Transcribe the text lines of every row below exactly as they appear, leaving out the picture markers.
---------------
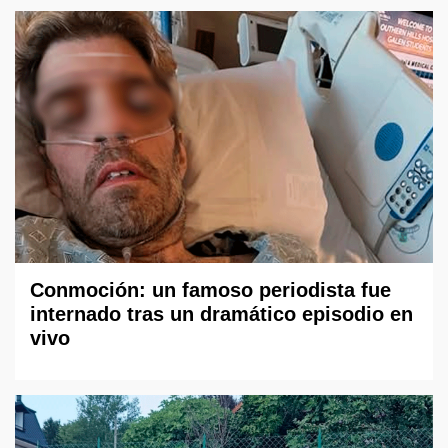
Conmoción: un famoso periodista fue
internado tras un dramático episodio en
vivo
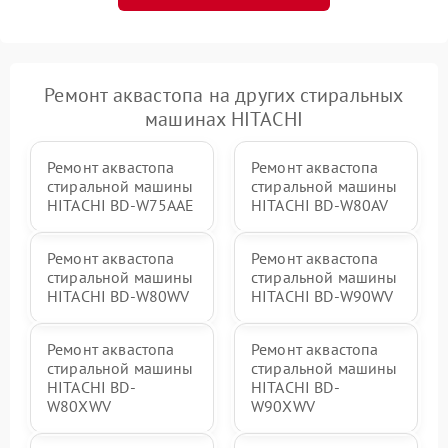
Ремонт аквастопа на других стиральных
машинах HITACHI
Ремонт аквастопа
Ремонт аквастопа
стиральной машины
стиральной машины
HITACHI BD-W75AAE
HITACHI BD-W80AV
Ремонт аквастопа
Ремонт аквастопа
стиральной машины
стиральной машины
HITACHI BD-W80WV
HITACHI BD-W90WV
Ремонт аквастопа
Ремонт аквастопа
стиральной машины
стиральной машины
HITACHI BD-
HITACHI BD-
W80XWV
W90XWV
---------------
__Solution to this exercise__:
Conmoción: un famoso periodista fue
internado tras un dramático episodio en
vivo
Ремонт аквастопа на других стиральных
машинах HITACHI
Ремонт аквастопа
Ремонт аквастопа
стиральной машины
стиральной машины
HITACHI BD-W75AAE
HITACHI BD-W80AV
Ремонт аквастопа
Ремонт аквастопа
стиральной машины
стиральной машины
HITACHI BD-W80WV
HITACHI BD-W90WV
Ремонт аквастопа
Ремонт аквастопа
стиральной машины
стиральной машины
HITACHI BD-
HITACHI BD-
W80XWV
W90XWV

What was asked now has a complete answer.